*Task objective*:
Your output should be the line with "Nous envoyons la" plus all following lines to the end of the records, exactly as written and nothing more.

*Material supplied*:
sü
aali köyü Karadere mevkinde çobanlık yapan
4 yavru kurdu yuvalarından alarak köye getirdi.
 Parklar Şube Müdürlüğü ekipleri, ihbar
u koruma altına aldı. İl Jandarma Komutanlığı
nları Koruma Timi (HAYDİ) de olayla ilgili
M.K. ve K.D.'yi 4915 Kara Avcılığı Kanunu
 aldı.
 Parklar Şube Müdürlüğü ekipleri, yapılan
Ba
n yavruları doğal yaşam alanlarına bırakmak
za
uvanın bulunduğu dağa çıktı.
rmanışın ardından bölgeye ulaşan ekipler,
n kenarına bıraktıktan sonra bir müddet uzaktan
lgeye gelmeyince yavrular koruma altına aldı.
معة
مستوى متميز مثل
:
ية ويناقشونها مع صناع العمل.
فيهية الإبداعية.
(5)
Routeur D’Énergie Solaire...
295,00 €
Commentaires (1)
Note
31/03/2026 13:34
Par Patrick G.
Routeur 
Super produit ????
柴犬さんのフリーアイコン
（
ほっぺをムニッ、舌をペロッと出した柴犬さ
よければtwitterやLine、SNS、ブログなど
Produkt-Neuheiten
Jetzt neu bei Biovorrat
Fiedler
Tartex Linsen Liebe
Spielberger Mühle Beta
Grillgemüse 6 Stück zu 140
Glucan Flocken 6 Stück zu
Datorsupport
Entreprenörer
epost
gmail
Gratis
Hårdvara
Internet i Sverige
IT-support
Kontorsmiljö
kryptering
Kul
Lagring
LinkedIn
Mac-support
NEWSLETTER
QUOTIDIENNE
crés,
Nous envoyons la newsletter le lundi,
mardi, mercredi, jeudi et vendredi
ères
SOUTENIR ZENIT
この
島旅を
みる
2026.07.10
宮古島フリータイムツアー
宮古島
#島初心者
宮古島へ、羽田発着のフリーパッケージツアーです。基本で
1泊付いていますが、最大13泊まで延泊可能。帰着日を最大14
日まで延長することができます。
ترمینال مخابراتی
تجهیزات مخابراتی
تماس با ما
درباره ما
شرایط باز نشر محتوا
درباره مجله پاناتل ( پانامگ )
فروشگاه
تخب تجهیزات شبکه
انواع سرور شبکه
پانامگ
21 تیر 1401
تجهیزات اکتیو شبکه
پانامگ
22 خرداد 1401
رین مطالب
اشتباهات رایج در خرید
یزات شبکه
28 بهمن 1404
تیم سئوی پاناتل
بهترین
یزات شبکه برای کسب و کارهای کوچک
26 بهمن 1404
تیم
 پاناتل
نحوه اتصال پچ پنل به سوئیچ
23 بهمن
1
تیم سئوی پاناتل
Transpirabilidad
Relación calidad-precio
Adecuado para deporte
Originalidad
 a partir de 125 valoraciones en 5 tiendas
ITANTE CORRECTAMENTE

*Answer to this task*:
Nous envoyons la newsletter le lundi,
mardi, mercredi, jeudi et vendredi
ères
SOUTENIR ZENIT
この
島旅を
みる
2026.07.10
宮古島フリータイムツアー
宮古島
#島初心者
宮古島へ、羽田発着のフリーパッケージツアーです。基本で
1泊付いていますが、最大13泊まで延泊可能。帰着日を最大14
日まで延長することができます。
ترمینال مخابراتی
تجهیزات مخابراتی
تماس با ما
درباره ما
شرایط باز نشر محتوا
درباره مجله پاناتل ( پانامگ )
فروشگاه
تخب تجهیزات شبکه
انواع سرور شبکه
پانامگ
21 تیر 1401
تجهیزات اکتیو شبکه
پانامگ
22 خرداد 1401
رین مطالب
اشتباهات رایج در خرید
یزات شبکه
28 بهمن 1404
تیم سئوی پاناتل
بهترین
یزات شبکه برای کسب و کارهای کوچک
26 بهمن 1404
تیم
 پاناتل
نحوه اتصال پچ پنل به سوئیچ
23 بهمن
1
تیم سئوی پاناتل
Transpirabilidad
Relación calidad-precio
Adecuado para deporte
Originalidad
 a partir de 125 valoraciones en 5 tiendas
ITANTE CORRECTAMENTE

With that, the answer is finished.